What distinguishes the Kano First Initiative from the generality of Nigerian state governance slogans is precisely that it has refused to remain merely a slogan. From the outset of his administration, Governor Yusuf has demonstrated, through the decisions he has made and the priorities he has set, that Kano First is not a campaign device that outlived its electoral usefulness, but a genuine governing philosophy, one that asks a deceptively simple but profoundly demanding question of every policy decision, every budget allocation, every institutional appointment, and every programmatic commitment: does this put Kano and its people first? It is a question that, if asked honestly and answered consistently, has the power to transform not just individual policies but the entire culture of an administration, reorienting the default instincts of government away from the interests of the politically connected and toward the needs of the ordinarily forgotten.
The philosophical foundation of the initiative is worth examining carefully, because it is more intellectually serious than casual observers have recognized. The Kano First framework is not built on the vague populism that characterizes so much of Nigerian political communication. It is anchored in a specific and historically grounded understanding of what Kano is, what it has been, and what it has the potential to become. Kano’s civilizational heritage, built over centuries on the mutually reinforcing pillars of Islamic ethical governance, commercial integrity, agricultural productivity, artisan excellence, and legitimate traditional authority, represents a development logic that was not imported or imposed but organically cultivated by successive generations of Kano’s people. The Kano First philosophy draws deliberately on this heritage, proposing not a break from Kano’s past but a return to its deepest values, values of integrity, communal responsibility, productive enterprise, and the subordination of personal interest to collective wellbeing.
This historical grounding gives the initiative a cultural legitimacy that purely technocratic governance frameworks cannot achieve. When Governor Yusuf speaks of placing Kano’s interests at the center of governance, he is not articulating a novel political idea. He is, in a very real sense, calling Kano back to itself, reminding its institutions and its citizens of a governing tradition that predates the distortions of recent decades and that contains within it the resources necessary for genuine renewal. That is a powerful message, and it is one that resonates in ways that development metrics and infrastructure targets alone cannot replicate, because it speaks not just to what Kano needs but to who Kano is.

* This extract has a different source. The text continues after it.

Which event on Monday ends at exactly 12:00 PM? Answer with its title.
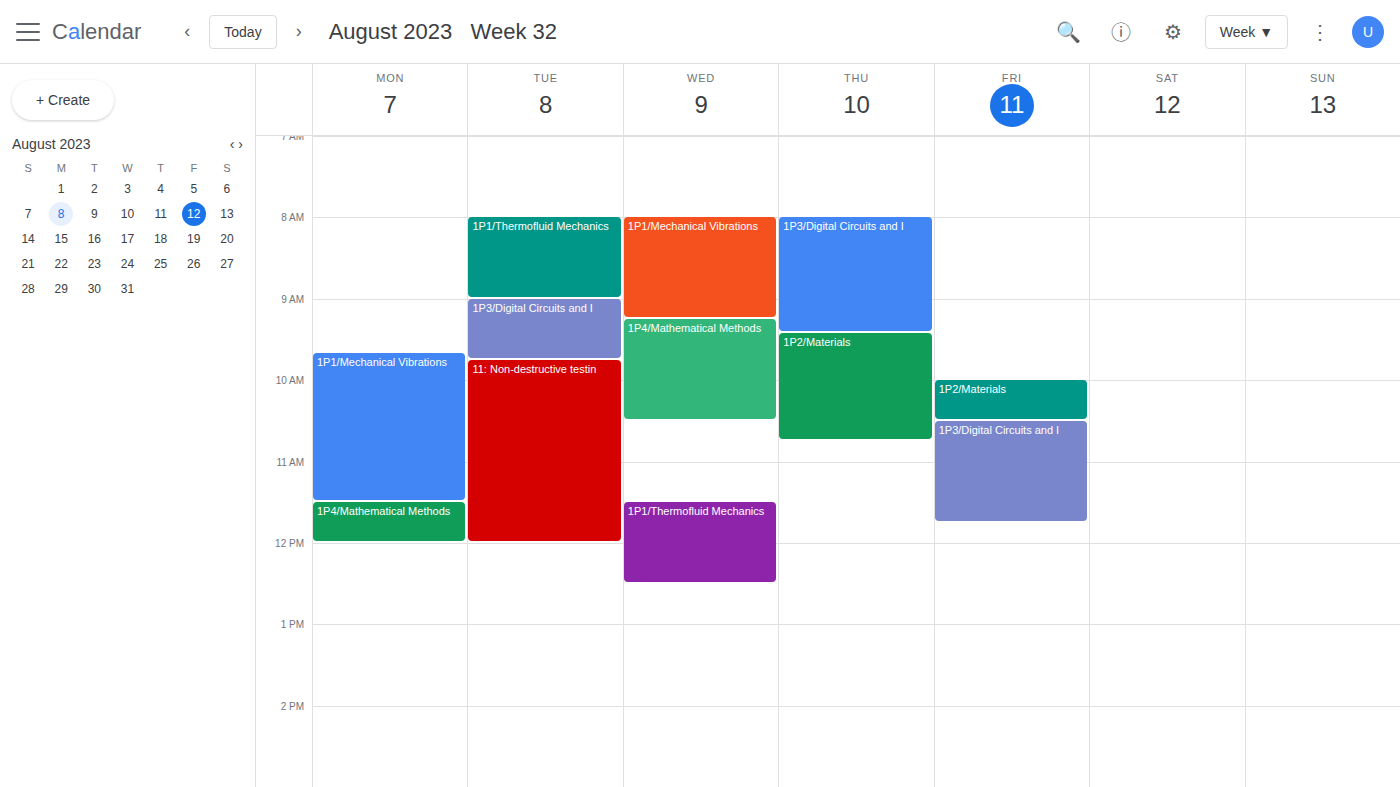
"1P4/Mathematical Methods"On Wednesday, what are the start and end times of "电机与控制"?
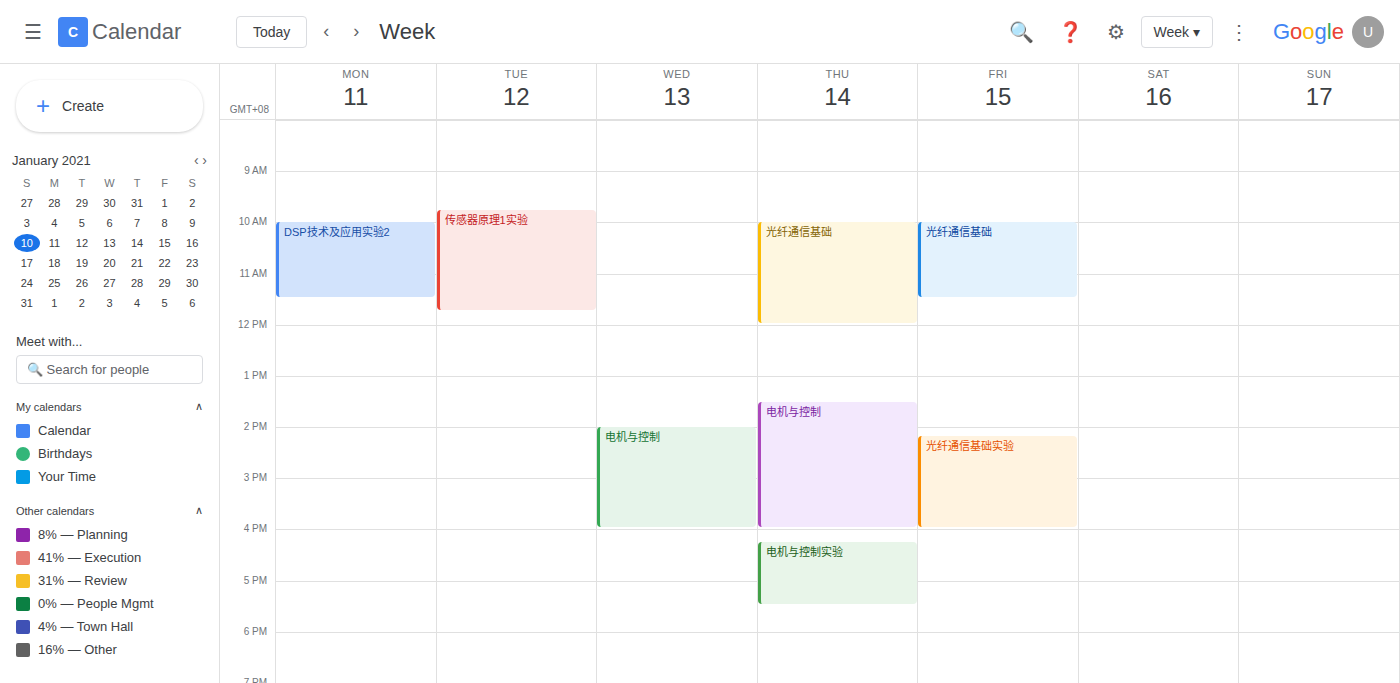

The practical expression of this philosophy across the administration’s policy agenda has been visible in its emphasis on education, infrastructure, healthcare delivery, youth empowerment, and social welfare, not as isolated sectoral interventions but as interconnected dimensions of a single, coherent commitment to improving the quality of life of Kano’s citizens. What is most significant about this approach is not any individual programme or project, important as those are, but the governing logic that connects them: the insistence that public resources exist to serve public needs, that government institutions derive their legitimacy from the quality of their service to citizens, and that the measure of an administration’s success is ultimately not what it has built but how it has changed the lived experience of the people it was elected to serve.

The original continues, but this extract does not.